In comparison to sites where there is a fully hired developer team the quality of the code is significantly better. I really hope the passwords were hashed on these instances and the hackers didn't get plain text passwords or anything really bad like this.
One thing and credit to Ernest, as I've contributed there he does very thorough code reviews and his quality of code is very good, its why im confident kbin won't be hacked.
I think you've never worked in software, or even used software, if you think paid close source apps don't have issues like this. They can be worse because they're written by interns and no one there actually cares, they just want their paycheck
I work at the biggest software company in the world.
Sure there is projects with security flaws, but at the company I work, there is zero tolerance to big security flaws in the code, we have many automated checks, as-well as manual checks.
yes and no: there are a couple of schools of thought!
of course, code by a lot of people without proper review is… risky
however, at least it’s able to be reviewed! and in time and with enough eyeballs, hopefully that code will become far more robust. that’s the benefit of transparency: anyone can review any line at any time!

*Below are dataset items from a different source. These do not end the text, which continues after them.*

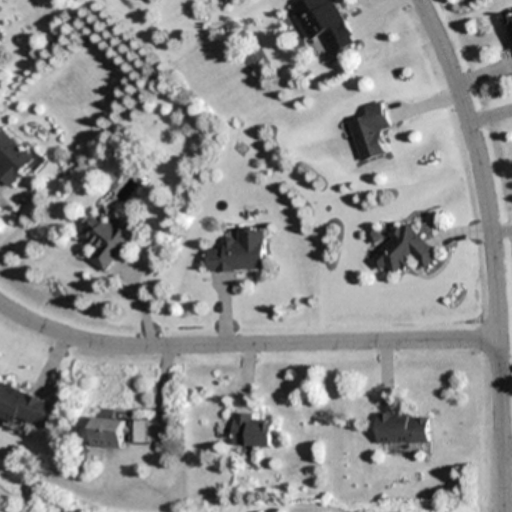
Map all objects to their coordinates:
building: (509, 22)
building: (324, 24)
building: (371, 132)
building: (13, 159)
building: (107, 241)
road: (494, 249)
building: (404, 251)
building: (240, 253)
road: (245, 344)
building: (23, 407)
building: (402, 429)
building: (120, 432)
building: (252, 432)
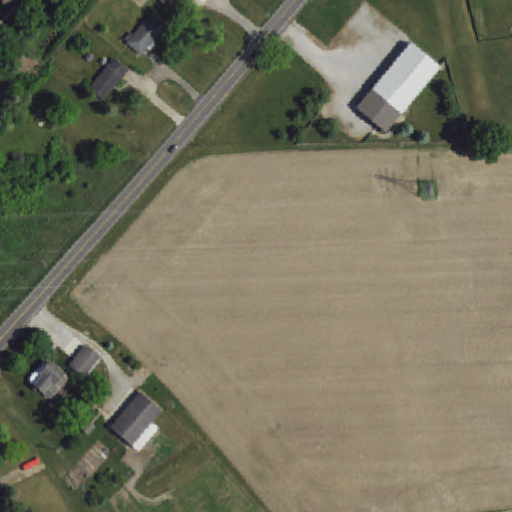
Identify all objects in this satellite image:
building: (11, 1)
building: (176, 3)
building: (149, 34)
building: (111, 80)
building: (401, 88)
road: (154, 175)
power tower: (423, 192)
building: (88, 362)
building: (52, 380)
building: (140, 423)
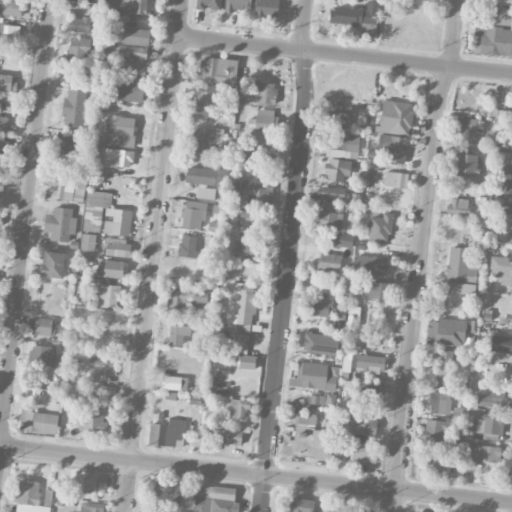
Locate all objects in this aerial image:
building: (429, 0)
building: (208, 4)
building: (238, 4)
building: (10, 6)
building: (266, 8)
building: (354, 14)
building: (497, 15)
road: (179, 18)
building: (80, 24)
building: (8, 34)
building: (136, 36)
building: (495, 40)
building: (80, 49)
building: (132, 51)
road: (344, 55)
building: (131, 68)
building: (218, 70)
building: (7, 82)
building: (128, 89)
building: (265, 93)
building: (205, 102)
building: (0, 103)
building: (74, 108)
building: (502, 115)
building: (395, 117)
building: (338, 118)
building: (263, 120)
building: (3, 124)
building: (468, 128)
building: (119, 131)
building: (209, 132)
building: (67, 144)
building: (343, 145)
building: (393, 148)
building: (2, 151)
building: (118, 158)
building: (465, 164)
building: (508, 165)
building: (338, 169)
building: (201, 175)
building: (396, 179)
building: (0, 183)
building: (60, 188)
building: (79, 190)
building: (508, 190)
building: (205, 193)
building: (259, 193)
building: (332, 193)
building: (458, 205)
building: (95, 208)
building: (248, 212)
building: (193, 214)
building: (330, 215)
building: (507, 217)
building: (117, 221)
road: (25, 223)
building: (60, 224)
building: (380, 228)
building: (346, 240)
building: (88, 243)
building: (188, 246)
building: (251, 246)
building: (119, 247)
road: (419, 254)
road: (288, 255)
building: (329, 262)
building: (53, 264)
building: (376, 265)
building: (459, 265)
building: (111, 269)
building: (502, 269)
road: (149, 273)
building: (461, 288)
building: (377, 290)
building: (79, 294)
building: (109, 296)
building: (187, 298)
building: (240, 303)
building: (321, 304)
building: (353, 317)
building: (42, 326)
building: (445, 332)
building: (63, 333)
building: (178, 334)
building: (320, 343)
building: (501, 343)
building: (42, 355)
building: (247, 362)
building: (370, 363)
building: (102, 366)
building: (444, 366)
building: (315, 376)
building: (174, 383)
building: (104, 392)
building: (365, 392)
building: (493, 400)
building: (438, 402)
building: (238, 408)
building: (38, 422)
building: (94, 422)
building: (362, 422)
building: (489, 423)
building: (435, 432)
building: (167, 433)
building: (232, 436)
building: (313, 437)
building: (353, 450)
building: (483, 452)
road: (255, 475)
building: (85, 482)
building: (167, 495)
building: (28, 497)
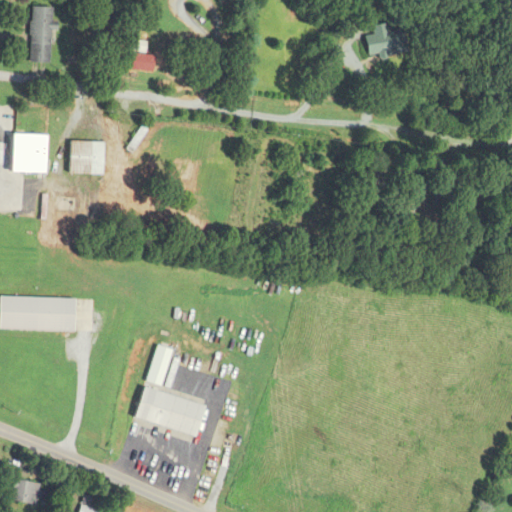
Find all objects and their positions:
building: (36, 35)
building: (377, 43)
building: (139, 63)
road: (246, 113)
building: (132, 141)
building: (24, 155)
building: (81, 159)
building: (422, 210)
building: (37, 314)
building: (159, 365)
road: (86, 395)
building: (170, 412)
road: (166, 450)
road: (100, 468)
building: (24, 493)
building: (89, 504)
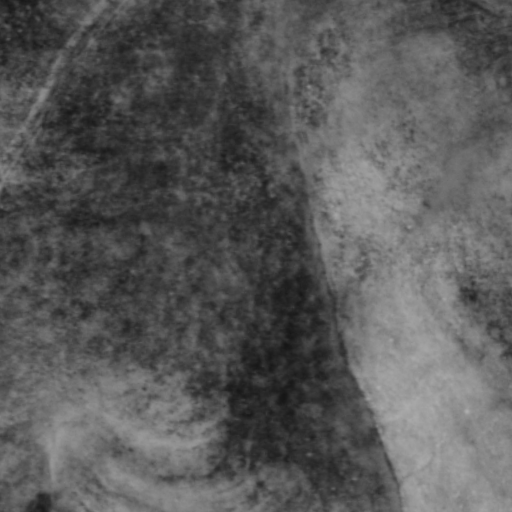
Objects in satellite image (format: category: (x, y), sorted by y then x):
road: (448, 40)
road: (41, 65)
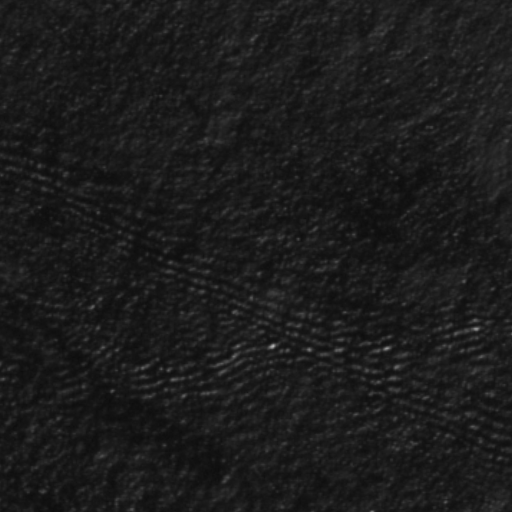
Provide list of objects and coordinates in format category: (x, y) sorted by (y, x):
river: (23, 501)
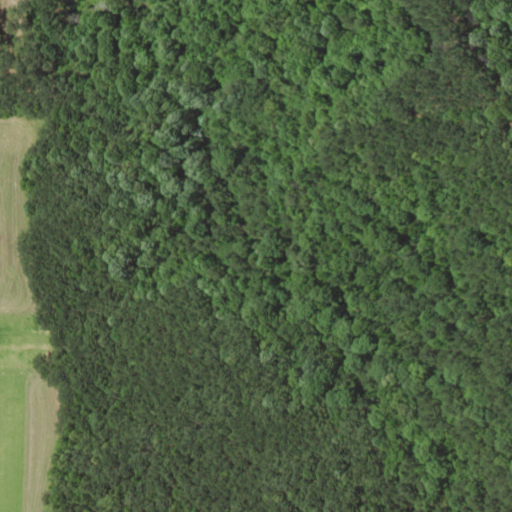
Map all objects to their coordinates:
airport runway: (1, 394)
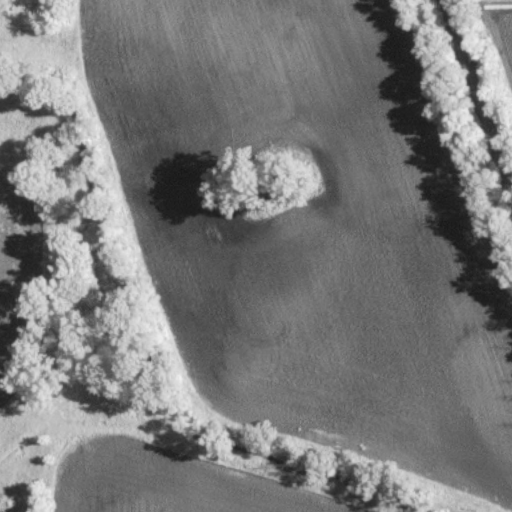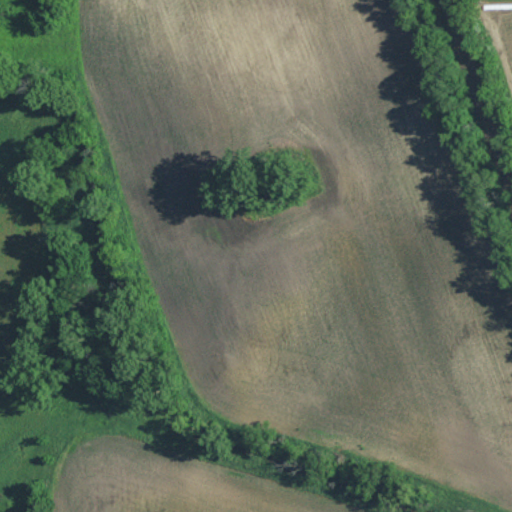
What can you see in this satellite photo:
railway: (484, 74)
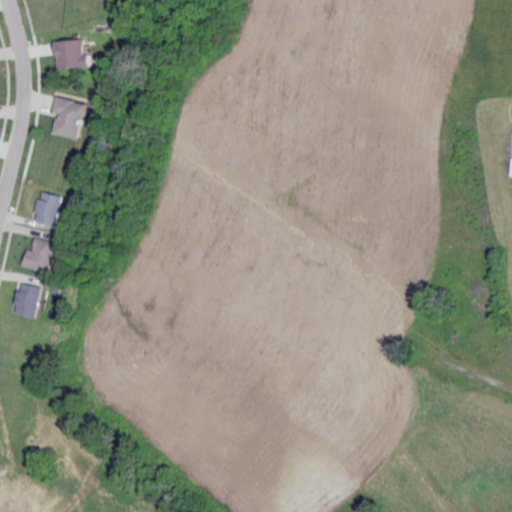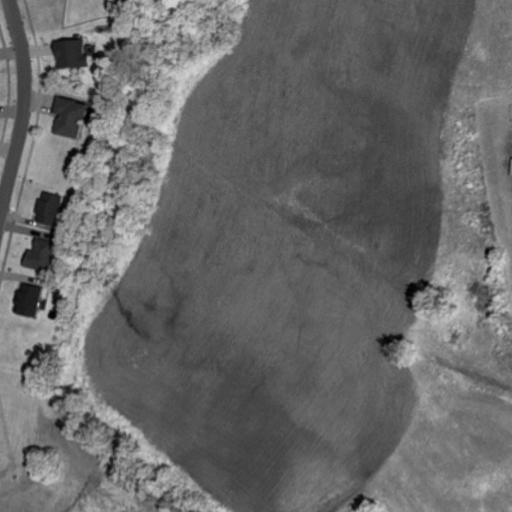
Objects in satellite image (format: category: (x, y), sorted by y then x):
building: (76, 54)
road: (23, 106)
building: (73, 118)
building: (53, 209)
building: (44, 256)
building: (33, 300)
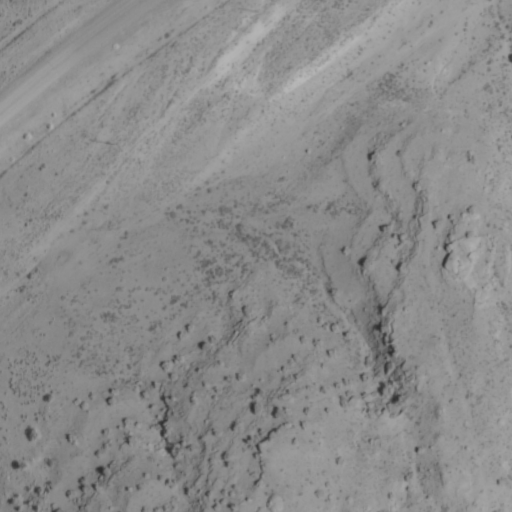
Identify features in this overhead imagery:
road: (69, 52)
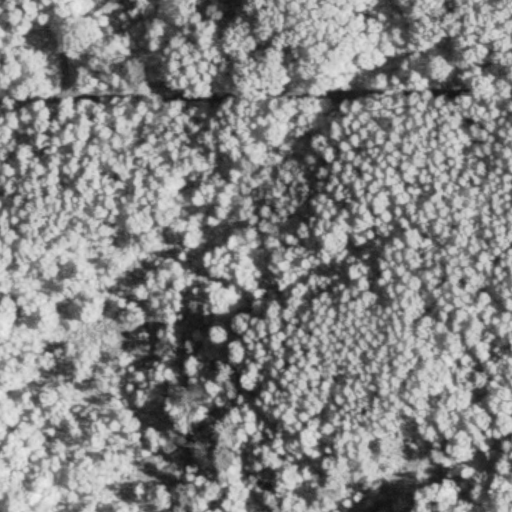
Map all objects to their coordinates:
road: (256, 94)
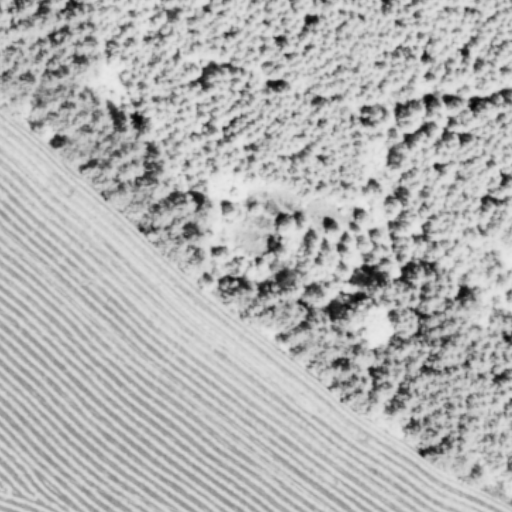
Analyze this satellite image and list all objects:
crop: (172, 375)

remember: closed-source code as plenty of vulnerabilities too! just if we can’t review it, it’s much harder to work out what they might be… often, closed source vulnerabilities can exist for years without the vendor ever patching them because nobody is calling them out on it… hell, they can even know that their software is actively being exploited and just… not tell anyone
The two main Devs of Lemmy do this full time. They're not hired in a traditional sense, but the project is funded enough for them both to work on it as their full time job. Now, this isn't a problem with open source, I'm a professional software Dev and you would not BELIEVE how many enterprise, proprietary systems are still doing things like building SQL statements by directly concatening strings that come from user input (especially in enterprise software cause, well, who's gonna fuck around with it?). No, this is a problem of having this many eyeballs on you. The tiny little places they slipped up and didn't properly sanitize a user input string was found and exploited. Most proprietary systems do NOT reach this level of user count, and in particular Lemmy attracts a certain more tech-savvy demographic that would've found this sooner or later, malicious or not. Remember, this vulnerability was not just found, somebody was looking for it.